- Movie poster
- Directed by: Mukul Dutt
- Story by: Mukul Dutt
- Produced by: Rajshri Productions
- Starring: Debashree Roy Shashi Puri Iftekhar
- Edited by: Mukhtar Ahmed
- Music by: Raj Kamal
- Release date: 4 September 1984;
- Running time: 159 mins
- Country: India
- Language: Hindi

= Phulwari (1984 film) =

Phulwari is a 1984 Indian Hindi-language drama film directed by Mukul Dutt and produced by Tarachand Barjatya. The screenplay was also written by Dutt. It stars Debashree Roy and Shashi Puri. The music was composed by Raj Kamal with lyrics by Taj Quadri and R N Gustakh.

==Plot==
Arun meets Rajiv Mathur, the newly assigned welfare inspector of the Forest office, at the station. Rajiv says that he is headed for Talpur, and Arun informs him that Talpur is far away, offering Rajiv hospitality for the day. Rajiv arrives at Arun's place and discovers that he is wealthy. Arun also notices that Rajiv is carrying a flute and requests that he play it that night. While Rajiv plays the flute, they are interrupted by the sudden arrival of Lali, Arun's younger sister. The next day, Arun drops Rajiv off at his office.

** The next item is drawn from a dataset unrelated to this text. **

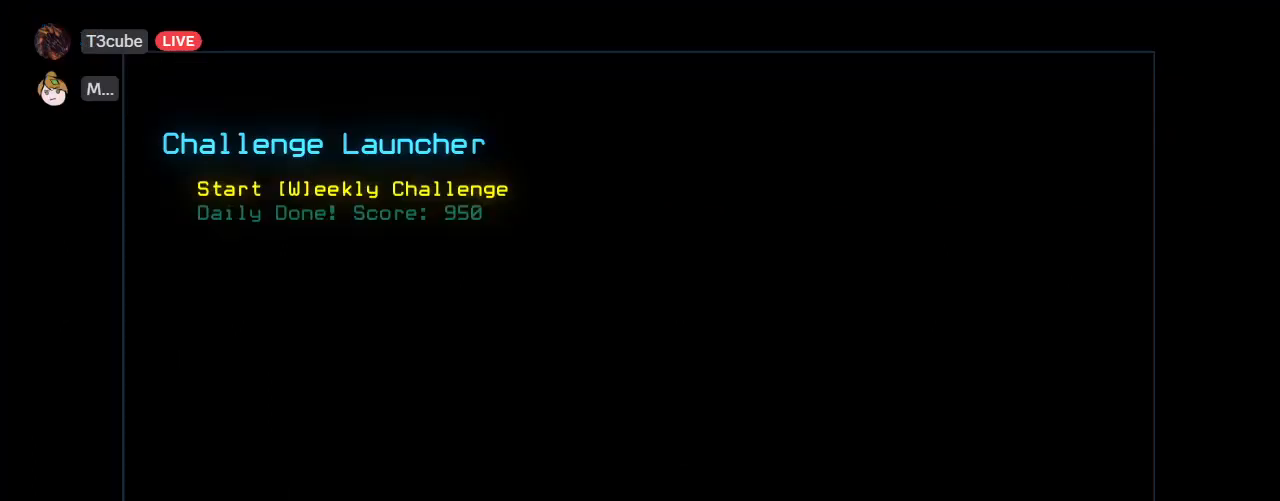
{"keys": [], "events": []}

Rajiv attends Lali's birthday party but is interrupted by Pyare, a servant at Arun's house, who informs him that a man from his provision has been severely bitten by a rabid dog and needs to be taken to the doctor. Just as Rajiv is about to leave, Lali stalls him, saying that it is Pyare's job to take the wounded man to the doctor, adding that the whole thing is being done to spoil her birthday party. Rajiv is stunned at Lali's rudeness and declares that she is selfish and does not care for anyone but herself.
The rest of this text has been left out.